James Chen, president and CEO

Siam Commercial Bank

Siam Commercial Bank racked up its fourth consecutive year of record-setting performance in 2013, with net profit rising 28% and market share growing in terms of assets, loans and deposits. SCB leads its peers in market capitalization, retail network size and mortgage lending portfolio. The bank is expanding its SME services and fee-based product lines, with income from the two segments up by 17% and 24%, respectively, in 2013. Corporate finance fees rose by 91%, and brokerage fees jumped
by 123%.

Kannikar Chalitaporn, president

Asia Alliance Bank

AAB has grown very rapidly in recent years and shows no signs of slowing down. In 2013 assets rose by 58% and profit soared by 150%, according to numbers reported to credit rating agency Moody’s. While AAB’s rapid growth could hide problematic loans, the NPL ratio thus far remains under 4%. The bank derives much of its income from fee-based services, money transfers in particular, and has forged relationships with several foreign banks, including Zurich-based UBS and Beijing-based Bank of China.

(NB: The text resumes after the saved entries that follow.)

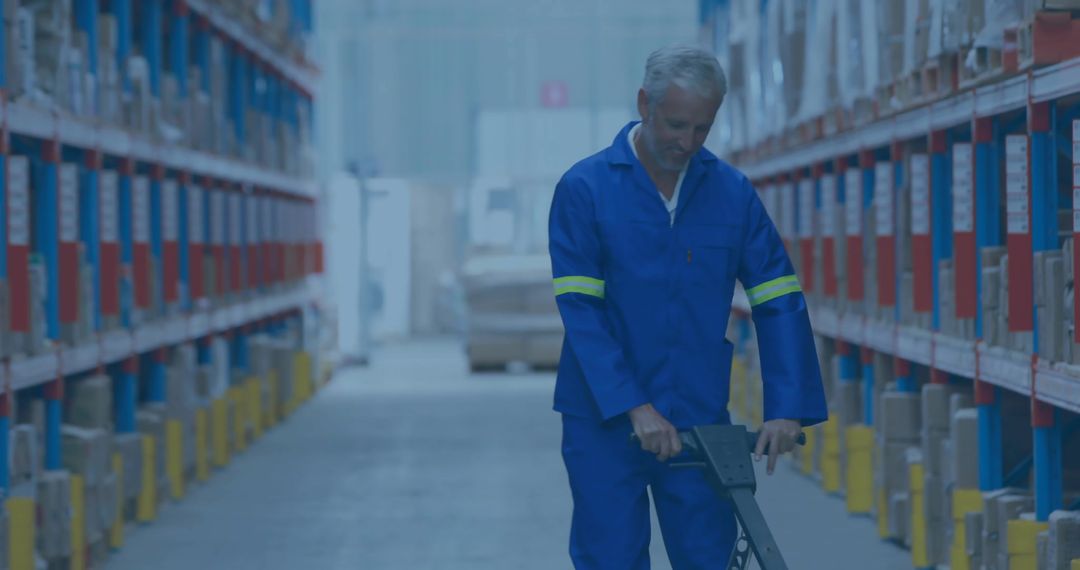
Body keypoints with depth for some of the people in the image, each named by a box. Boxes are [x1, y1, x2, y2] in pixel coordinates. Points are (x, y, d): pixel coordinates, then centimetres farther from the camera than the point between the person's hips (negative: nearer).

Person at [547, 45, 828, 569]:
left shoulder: (732, 193, 4)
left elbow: (779, 302, 2)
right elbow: (579, 309, -11)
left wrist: (788, 408, -9)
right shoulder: (584, 188, -5)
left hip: (700, 418, 3)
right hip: (604, 420, -2)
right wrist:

Abdukahorov Abduhalikovich, chairman


Vietnam’s banking industry is struggling with weak profitability and poor asset quality. Against that backdrop, Saigon Thuong Tin Commercial Joint Stock Bank, better known as Sacombank, has outperformed its rivals by focusing on retail customers in addition to large corporate clients. The bank also derives much of its income from fee-based services and long-term investments. As a result, net profit more than doubled last year to 2.2 trillion Vietnamese dong ($104 million). In March, Sacombank announced its merger with a smaller local counterpart, Southern Bank.